The Value of a Private Club IT Security Committee

Over the past few years there has been a heightened emphasis on cyber security. Recently, auditors in California have asked clubs to provide a report showing that their networks are “secure.” We have seen the auditors’ request and think it’s a good one. However, there are no real guidelines as to what should be on the security report.

During the past few years we have assisted a number of clubs to satisfy the auditors’ request for documented IT security. Without specified guidelines, however, it’s unclear how to go about it. The best place to start is to form an IT Security Committee. We can hear you sighing, “just what we needed … another Committee.” This, however, isn’t a member Committee, but rather a department head committee.

Who should be on the IT Security Committee?

There’s no one right answer to this question, but we’ve found that the following personnel works best.

  • General Manager
  • Controller
  • Head of Human Resources
  • Director of Security/Outsourced Security
  • Internal IT/Outsourced IT
  • Facilities Manager

You may also consider including the Chef, Director of Golf, Superintendent, and other key department heads.

Why should a private club form an IT Security Committee?

Here are a few reasons why this makes sense.

  • Facilitates IT governance
  • Removes IT department silos
  • Provides organizational buy-in

What is IT Governance and how is it done at private clubs today?

IT Governance is the overall management of how the club’s IT systems are set up, supported, and maintained. Most clubs (and other kinds of businesses throughout the US) have ceded IT Governance to their outsourced IT vendors, who have set all the club’s IT policies. These polices include passwords, data backups, Web browsing, and computer patch policy, among many other policies that every club has. Unfortunately, we’ve found that very few, if any, of these policies are documented, reviewed, or followed.

Is there a better model for IT Governance?

We believe there is. And it starts with the IT Security Committee. Proper IT Governance should come from an internal IT Security Committee working in conjunction with the local outsourced IT company to set policy. The current setup has the outsourced IT company making all the decisions for blocking illicit websites, creating passwords and backups, providing remote access, and monitoring other areas.

An alternative model would have the IT Security Committee set policy with input from the outsourced IT vendor. The outsourced IT company would carry out the policy set by the IT Security Committee. A number of the club’s key IT policies should be reviewed and overhauled by the IT Security Committee. Then the club should engage an outside third party

(possibly the Auditors) to verify that the policies set by the IT Security Committee are properly installed and documented by the outsourced IT company. This would provide needed checks and balances to the current IT support structure.

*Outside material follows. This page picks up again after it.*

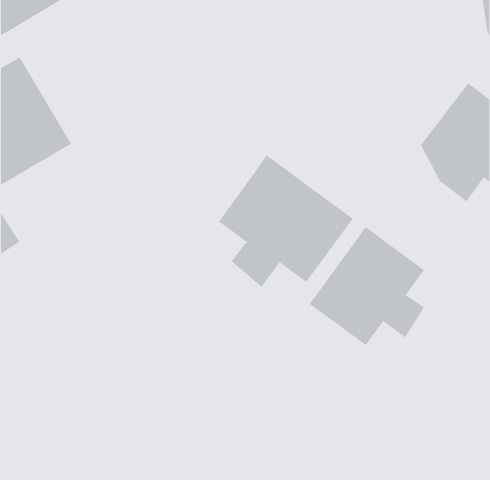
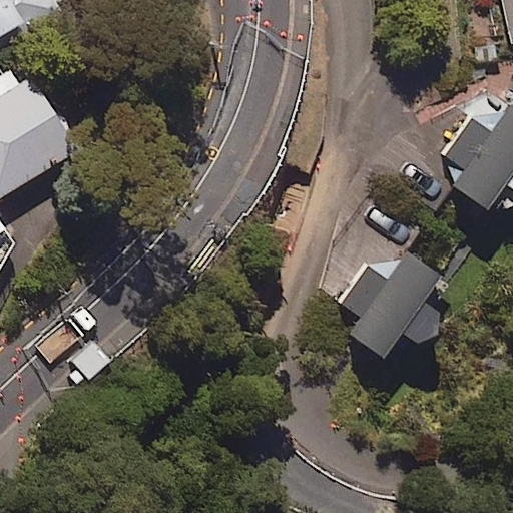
building: [218,155,353,288] -> none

The “Security Committee” concept would remove IT departmental silos as well. This structure, in use at a number of private clubs today, has the Facilities Director managing the security cameras, and the Controller overseeing the data network. This is a good example of IT silos. It’s rare that these two departments would collaborate on the overall setup of the club’s different systems.

The IT Security Committee brings all the departments together, which fundamentally changes the overall IT structure from a departmental view of IT to an organizational view. Going forward, an organizational approach would give the club a global view of the current and

future IT systems. A benefit of this setup would be buy-in from members of the IT Security Committee as a group. This is a significant change from the departmental approach. We often hear department heads complain that new IT systems are selected without their input. Basically, the organizational approach proactively brings the department heads to the table, to get their input and buy-in on new platforms.

In addition to IT Governance, the IT Committee would also review and approve IT Policies. We’ve found that there are several key areas for which polices need to be set. Below are a few that we found the auditors are specifically looking for.

  • Passwords
  • Onsite and offsite backups (archive)
  • Blocking illicit websites
  • Blocked countries
  • Microsoft and third-party workstations

It is important for the IT Committee to be wary of creating too many IT policies. If you create a policy, it must be followed. The five policy areas listed above are the ones that you might want to focus on first.

Another benefit of creating these polices is accountability. Documenting the referenced policies forces the outsourced IT company to follow them. In the event of a data breach, and it was found that these polices were not followed, then the outsourced IT company would be liable for any damages. These policies, for the first time, hold organizations accountable for the management of the club’s systems.

We hope that clubs will find this management model helpful. The reality is that auditors’ IT security requests are not going away. In fact, they will probably increase over time. A private club is going to have to rethink older IT management practices. Taking an organizational approach to managing the long-term IT security for the club is a practical way to solve this problem, and we hope this document helps you get started.